Com isso podemos pensar que a vontade individual ou mesmo coletiva de um grupo ou categoria de pessoas é necessária mas não suficiente para provocar mudanças em processos que não tem como base apenas aspectos conjunturais, mas fazem parte da própria estrutura da sociedade. Neste sentido, revisitar a história nos ajuda a compreender que a relação entre a Enfermagem e a Medicina, não se restringe a uma questão de gênero, mas está determinada e se encontra impregnada por elementos que fazem parte da estrutura social em que vivemos, portanto, a luta pela sua superação implica também na luta pela superação desta forma societária de viver.
REFERÊNCIAS BIBLIOGRÁFICAS
1. CHAGAS, Carlos. A enfermeira moderna: apello às moças brasileiras. Rio de Janeiro: Officinas Graphicas da Inspectoría de Demographia Sanitaria, Educação e propaganda, 1921. Prefácio.
2. Prospecto Informativo do DNSP, 1922.
3. COSTA, A., BRUSCHINI, C. Uma questão de género. Rio de Janeiro: Rosa dos Tempos, São Paulo: Fundação Carlos Chagas, 1992.
4. DEPARTAMENTO NACIONAL DE SAÚDE PÚBLICA. Prospecto de informações. Rio de Janeiro, 1926.
5. FRAENKEL, E. A enfermagem no Brasil. Annaes de enfermagem v. 1, n. 1.maio,1932
6. HELMAN, C. G. Cultura, saúde e doença. 2. ed. Porto Alegre: Artes Médicas,1994.

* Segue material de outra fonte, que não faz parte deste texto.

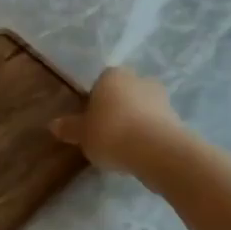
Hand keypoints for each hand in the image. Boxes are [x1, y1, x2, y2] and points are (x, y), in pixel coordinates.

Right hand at [50, 66, 183, 174]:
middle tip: (107, 134)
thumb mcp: (82, 134)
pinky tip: (140, 153)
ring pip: (142, 108)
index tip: (91, 122)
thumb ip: (69, 128)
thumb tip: (53, 124)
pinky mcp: (177, 118)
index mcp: (112, 75)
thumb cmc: (111, 133)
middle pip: (124, 93)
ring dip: (135, 122)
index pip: (101, 83)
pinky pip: (156, 124)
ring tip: (124, 148)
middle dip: (117, 110)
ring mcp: (161, 98)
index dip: (95, 102)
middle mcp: (138, 79)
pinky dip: (149, 135)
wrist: (156, 151)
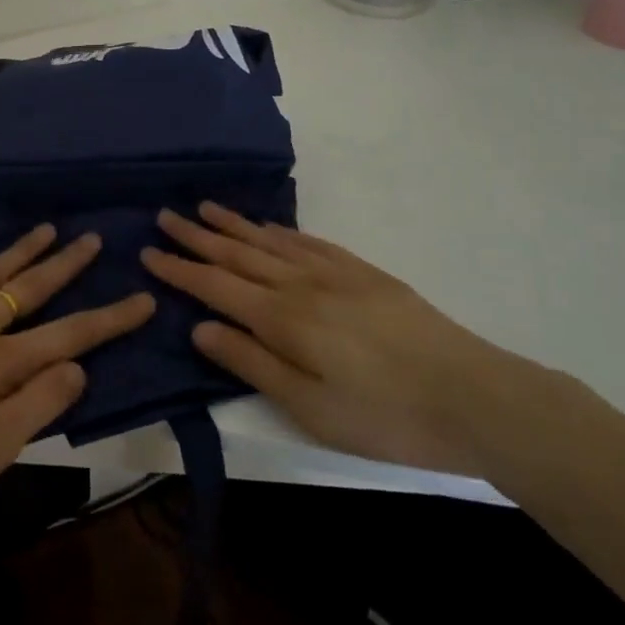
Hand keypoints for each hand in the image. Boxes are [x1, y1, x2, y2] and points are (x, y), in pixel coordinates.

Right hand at [141, 203, 547, 474]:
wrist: (475, 396)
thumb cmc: (384, 416)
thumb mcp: (308, 408)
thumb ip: (251, 363)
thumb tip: (199, 329)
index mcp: (282, 319)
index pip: (215, 286)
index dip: (179, 270)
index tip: (149, 252)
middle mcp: (300, 285)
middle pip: (237, 254)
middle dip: (197, 236)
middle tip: (165, 216)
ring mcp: (335, 273)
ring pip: (270, 241)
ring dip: (234, 225)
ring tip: (205, 208)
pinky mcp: (364, 273)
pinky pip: (310, 242)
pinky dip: (281, 231)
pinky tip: (269, 228)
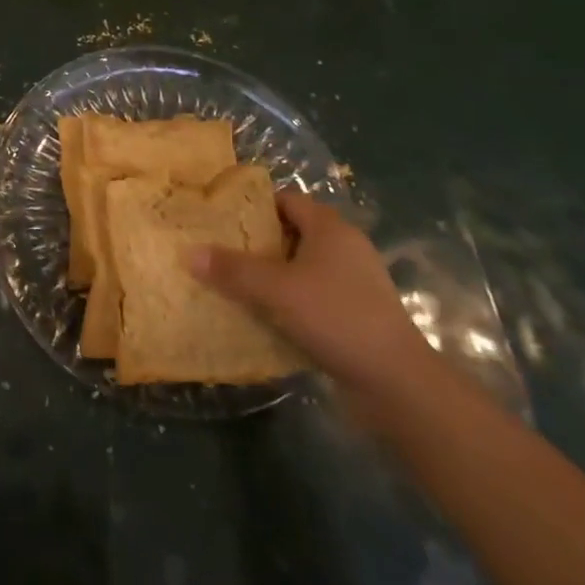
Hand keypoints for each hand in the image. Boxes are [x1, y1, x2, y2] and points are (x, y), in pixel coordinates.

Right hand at [190, 187, 436, 406]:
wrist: (397, 385)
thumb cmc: (336, 317)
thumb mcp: (275, 289)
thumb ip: (231, 269)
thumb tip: (187, 252)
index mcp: (330, 228)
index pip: (286, 200)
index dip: (253, 206)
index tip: (220, 219)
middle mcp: (345, 249)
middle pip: (291, 234)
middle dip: (256, 243)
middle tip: (218, 252)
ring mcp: (353, 285)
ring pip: (300, 269)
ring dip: (270, 277)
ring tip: (232, 285)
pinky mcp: (355, 317)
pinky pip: (312, 298)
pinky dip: (288, 303)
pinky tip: (262, 318)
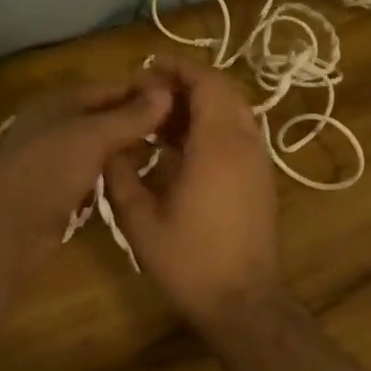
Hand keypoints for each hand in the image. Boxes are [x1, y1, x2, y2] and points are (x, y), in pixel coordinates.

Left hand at [0, 75, 172, 277]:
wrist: (6, 229)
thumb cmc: (47, 170)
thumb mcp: (91, 136)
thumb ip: (129, 116)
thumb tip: (167, 92)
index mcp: (58, 101)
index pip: (109, 89)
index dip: (143, 94)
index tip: (183, 103)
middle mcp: (56, 125)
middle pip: (105, 118)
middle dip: (140, 124)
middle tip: (183, 133)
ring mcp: (57, 160)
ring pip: (101, 148)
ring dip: (130, 152)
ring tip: (172, 156)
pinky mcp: (61, 190)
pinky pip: (95, 176)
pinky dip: (115, 177)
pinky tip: (143, 182)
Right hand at [104, 56, 283, 329]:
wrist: (243, 303)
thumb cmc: (189, 261)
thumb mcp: (139, 220)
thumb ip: (120, 175)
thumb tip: (109, 148)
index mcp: (217, 145)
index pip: (206, 83)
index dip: (177, 68)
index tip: (147, 68)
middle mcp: (244, 143)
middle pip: (223, 90)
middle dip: (187, 82)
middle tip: (150, 91)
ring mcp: (258, 161)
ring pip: (233, 111)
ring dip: (200, 103)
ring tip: (160, 117)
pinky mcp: (260, 178)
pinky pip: (238, 133)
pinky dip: (212, 125)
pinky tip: (181, 147)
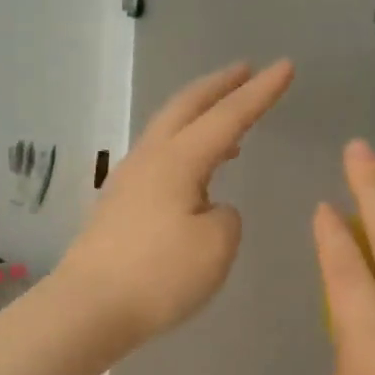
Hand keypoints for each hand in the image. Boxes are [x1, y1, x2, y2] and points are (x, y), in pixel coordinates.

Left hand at [61, 60, 294, 347]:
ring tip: (228, 122)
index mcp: (177, 160)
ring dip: (199, 116)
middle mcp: (149, 159)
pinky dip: (184, 147)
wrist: (88, 308)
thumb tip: (209, 208)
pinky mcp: (117, 206)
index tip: (285, 66)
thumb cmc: (158, 276)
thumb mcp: (216, 246)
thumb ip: (226, 216)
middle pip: (185, 107)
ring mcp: (127, 181)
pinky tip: (195, 174)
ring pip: (167, 131)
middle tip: (245, 69)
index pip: (227, 117)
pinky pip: (158, 159)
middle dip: (219, 86)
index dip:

7. PARSONS, E. A enfermagem moderna: apelo às moças brasileiras. Rio de Janeiro: DNSP, 1921.
8. Recepção de Toucas. As pioneiras. Escolas de enfermeiras, 1925.
9. RIZZOTTO, M. L. F. (Re) vendo a origem da enfermagem profissional no Brasil: a Escola Anna Nery e o mito da vinculação com a Saúde Pública. Campinas: São Paulo, UNICAMP, 1995. Dissertação (Mestrado em Enfermagem).
10. WALDOW, V .R, et al. Maneiras de cuidar,maneiras de ensinar: a enfermagem entre a escola e a prática profissional. Porto Alegre: Artes Médicas, 1995.
1. Esta Escola de Enfermagem, foi criada em novembro de 1922, com o nome de "Escola de Enfermeiras do Departamento Nacional de Saúde Pública" - DNSP, passou a chamar-se "Escola de Enfermeiras D. Anna Nery" em 1926 por meio de Decreto presidencial de 31 de março daquele ano, num tributo à brasileira Anna Nery, pelos serviços prestados como voluntária na Guerra do Paraguai. Neste trabalho vou utilizar a denominação de "Escola de Enfermagem Anna Nery " independente do período a que estiver me referindo, por ser, na atualidade, conhecida com este nome.